= Exercise aim =
In the post below about Tulsa's BCS hopes, reproduce word for word the part that opens with the words "I’m not sure if" and closes with "well, that depends.".

Crash the party.

In response to my post about Tulsa coach Todd Graham’s “if Boise State and Hawai’i can, why not us?” pitch for his team to play in a BCS game if it runs the table, Jerry Hinnen writes

… Senator Blutarsky proves the point I made last January about Hawaii: all the work done by Boise the year before to legitimize mid-majors’ right to crash the BCS party has been undone. It’s not that I mind the skepticism regarding Tulsa’s legitimacy for a BCS berth, but they shouldn’t be dismissed out of hand, either–sure, the defense sucked last year, but if it improves to the point where they’re blowing teams out 55-20 on a weekly basis, I’m not sure that or their schedule should matter. It’s simply about how good they are, and anyone who paid close enough attention last year would have realized that a Hawaii team that needed overtime to beat Louisiana Tech just plain wasn’t. (Good, I mean.) A better schedule would be nice, but if even the likes of the Golden Hurricane romp all over it, the JCCW’s official position is that they’ll deserve their shot. Too bad that thanks to Hawaii, it seems a whole lot less likely they’d get it.

I’m not sure if I’m being misconstrued here or not.  If Jerry’s point is simply that an excellent mid-major school deserves a shot at a BCS game, no argument here.  If he’s saying that Tulsa shouldn’t be dismissed out of hand because Hawai’i crapped the bed last year, well, that depends.

Look, the lesson that Hawai’i should have taught the pollsters is that while it’s nice for a school to go undefeated with a nice, shiny toy of an offensive system, you’ve got to make some objective effort to look at the journey a school takes to get there.  And for a school in a non-BCS conference, I can only see two ways to judge that:  either by playing a credible schedule, or by dominating opponents on a week-in, week-out basis.  Hawai’i did neither last year.  But a lot of voters (and certain pundits at a certain sports network) were blinded by the record and the offensive stats.  There should be a better way to evaluate than that.

So what are the reasonable expectations for Tulsa in ’08?  Well, whatever credibility it garners shouldn’t come from the schedule, which I’ll charitably call mediocre.  (Compare Tulsa’s to Utah’s and Fresno State’s for some perspective on this point.)  So that leaves on-field dominance.  Is it likely that Tulsa will score a lot of points this year?  Sure – after all, the Golden Hurricanes were first in total offense last year.  But defensively, as I noted in my initial post, this team was less than impressive.  The good news for 2008 is that Oklahoma isn’t on the schedule (Tulsa yielded 62 points to the Sooners last year); the bad news is that Tulsa only brings back five starters on defense this year.

= Raw data =
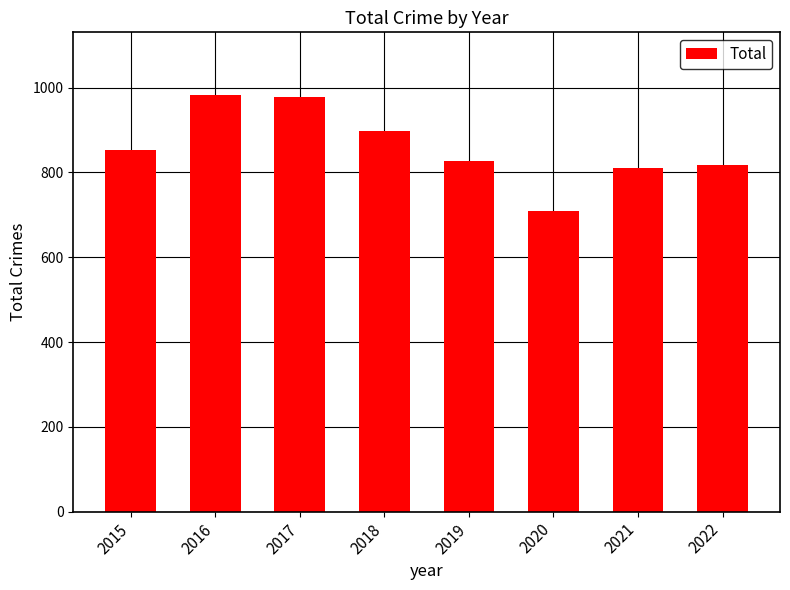

Reading left to right, what are all the values shown in this chart?

2015=852	2016=983	2017=978	2018=898	2019=826	2020=708	2021=811	2022=818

= Expected answer =
I’m not sure if I’m being misconstrued here or not.  If Jerry’s point is simply that an excellent mid-major school deserves a shot at a BCS game, no argument here.  If he’s saying that Tulsa shouldn’t be dismissed out of hand because Hawai’i crapped the bed last year, well, that depends.